# What the exercise asks
Could you update the records by replacing "myFeature" with "partFeature" and leaving every other character unchanged?

Collected data
-=-=-=-=-

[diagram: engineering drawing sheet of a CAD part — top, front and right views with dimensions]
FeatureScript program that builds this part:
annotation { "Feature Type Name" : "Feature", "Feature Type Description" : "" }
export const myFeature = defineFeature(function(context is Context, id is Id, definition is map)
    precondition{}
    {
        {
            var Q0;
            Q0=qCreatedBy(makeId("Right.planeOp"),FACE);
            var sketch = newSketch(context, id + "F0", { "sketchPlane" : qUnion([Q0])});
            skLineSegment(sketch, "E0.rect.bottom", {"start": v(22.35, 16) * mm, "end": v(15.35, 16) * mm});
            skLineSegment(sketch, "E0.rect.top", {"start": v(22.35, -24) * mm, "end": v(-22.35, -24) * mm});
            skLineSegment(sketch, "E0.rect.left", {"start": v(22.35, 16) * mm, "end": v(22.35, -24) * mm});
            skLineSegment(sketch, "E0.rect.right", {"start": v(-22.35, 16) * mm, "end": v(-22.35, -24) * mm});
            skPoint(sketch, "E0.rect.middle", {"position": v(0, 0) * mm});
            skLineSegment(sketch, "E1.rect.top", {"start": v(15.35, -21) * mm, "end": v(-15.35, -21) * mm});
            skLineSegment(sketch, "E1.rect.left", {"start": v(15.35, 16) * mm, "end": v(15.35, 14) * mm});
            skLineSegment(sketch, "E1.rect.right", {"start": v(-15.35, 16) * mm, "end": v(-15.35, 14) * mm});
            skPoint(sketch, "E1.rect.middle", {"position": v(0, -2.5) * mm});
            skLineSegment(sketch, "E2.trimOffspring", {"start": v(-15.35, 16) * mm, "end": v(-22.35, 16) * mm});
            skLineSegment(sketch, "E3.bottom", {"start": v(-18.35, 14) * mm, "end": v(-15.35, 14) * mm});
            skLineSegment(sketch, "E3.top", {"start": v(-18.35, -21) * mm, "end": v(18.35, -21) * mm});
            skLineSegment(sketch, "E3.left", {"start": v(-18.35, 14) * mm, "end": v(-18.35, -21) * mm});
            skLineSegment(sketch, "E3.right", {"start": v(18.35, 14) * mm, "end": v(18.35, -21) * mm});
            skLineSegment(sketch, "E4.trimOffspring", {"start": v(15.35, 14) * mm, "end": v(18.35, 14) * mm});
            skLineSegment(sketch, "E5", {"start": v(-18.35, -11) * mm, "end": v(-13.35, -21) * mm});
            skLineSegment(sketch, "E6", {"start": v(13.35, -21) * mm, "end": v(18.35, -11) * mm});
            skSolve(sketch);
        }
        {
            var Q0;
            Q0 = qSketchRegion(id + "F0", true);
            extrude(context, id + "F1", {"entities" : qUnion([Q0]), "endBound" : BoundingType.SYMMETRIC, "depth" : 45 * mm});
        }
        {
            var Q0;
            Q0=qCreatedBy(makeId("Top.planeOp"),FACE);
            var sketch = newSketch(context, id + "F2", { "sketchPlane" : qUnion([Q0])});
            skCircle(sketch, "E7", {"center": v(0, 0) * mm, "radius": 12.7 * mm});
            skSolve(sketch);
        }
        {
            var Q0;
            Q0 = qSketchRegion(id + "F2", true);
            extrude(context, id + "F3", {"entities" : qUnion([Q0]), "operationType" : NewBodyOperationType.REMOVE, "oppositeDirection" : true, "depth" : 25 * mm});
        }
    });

-=-=-=-=-

# Task answer
[diagram: engineering drawing sheet of a CAD part — top, front and right views with dimensions]
FeatureScript program that builds this part:
annotation { "Feature Type Name" : "Feature", "Feature Type Description" : "" }
export const partFeature = defineFeature(function(context is Context, id is Id, definition is map)
    precondition{}
    {
        {
            var Q0;
            Q0=qCreatedBy(makeId("Right.planeOp"),FACE);
            var sketch = newSketch(context, id + "F0", { "sketchPlane" : qUnion([Q0])});
            skLineSegment(sketch, "E0.rect.bottom", {"start": v(22.35, 16) * mm, "end": v(15.35, 16) * mm});
            skLineSegment(sketch, "E0.rect.top", {"start": v(22.35, -24) * mm, "end": v(-22.35, -24) * mm});
            skLineSegment(sketch, "E0.rect.left", {"start": v(22.35, 16) * mm, "end": v(22.35, -24) * mm});
            skLineSegment(sketch, "E0.rect.right", {"start": v(-22.35, 16) * mm, "end": v(-22.35, -24) * mm});
            skPoint(sketch, "E0.rect.middle", {"position": v(0, 0) * mm});
            skLineSegment(sketch, "E1.rect.top", {"start": v(15.35, -21) * mm, "end": v(-15.35, -21) * mm});
            skLineSegment(sketch, "E1.rect.left", {"start": v(15.35, 16) * mm, "end": v(15.35, 14) * mm});
            skLineSegment(sketch, "E1.rect.right", {"start": v(-15.35, 16) * mm, "end": v(-15.35, 14) * mm});
            skPoint(sketch, "E1.rect.middle", {"position": v(0, -2.5) * mm});
            skLineSegment(sketch, "E2.trimOffspring", {"start": v(-15.35, 16) * mm, "end": v(-22.35, 16) * mm});
            skLineSegment(sketch, "E3.bottom", {"start": v(-18.35, 14) * mm, "end": v(-15.35, 14) * mm});
            skLineSegment(sketch, "E3.top", {"start": v(-18.35, -21) * mm, "end": v(18.35, -21) * mm});
            skLineSegment(sketch, "E3.left", {"start": v(-18.35, 14) * mm, "end": v(-18.35, -21) * mm});
            skLineSegment(sketch, "E3.right", {"start": v(18.35, 14) * mm, "end": v(18.35, -21) * mm});
            skLineSegment(sketch, "E4.trimOffspring", {"start": v(15.35, 14) * mm, "end": v(18.35, 14) * mm});
            skLineSegment(sketch, "E5", {"start": v(-18.35, -11) * mm, "end": v(-13.35, -21) * mm});
            skLineSegment(sketch, "E6", {"start": v(13.35, -21) * mm, "end": v(18.35, -11) * mm});
            skSolve(sketch);
        }
        {
            var Q0;
            Q0 = qSketchRegion(id + "F0", true);
            extrude(context, id + "F1", {"entities" : qUnion([Q0]), "endBound" : BoundingType.SYMMETRIC, "depth" : 45 * mm});
        }
        {
            var Q0;
            Q0=qCreatedBy(makeId("Top.planeOp"),FACE);
            var sketch = newSketch(context, id + "F2", { "sketchPlane" : qUnion([Q0])});
            skCircle(sketch, "E7", {"center": v(0, 0) * mm, "radius": 12.7 * mm});
            skSolve(sketch);
        }
        {
            var Q0;
            Q0 = qSketchRegion(id + "F2", true);
            extrude(context, id + "F3", {"entities" : qUnion([Q0]), "operationType" : NewBodyOperationType.REMOVE, "oppositeDirection" : true, "depth" : 25 * mm});
        }
    });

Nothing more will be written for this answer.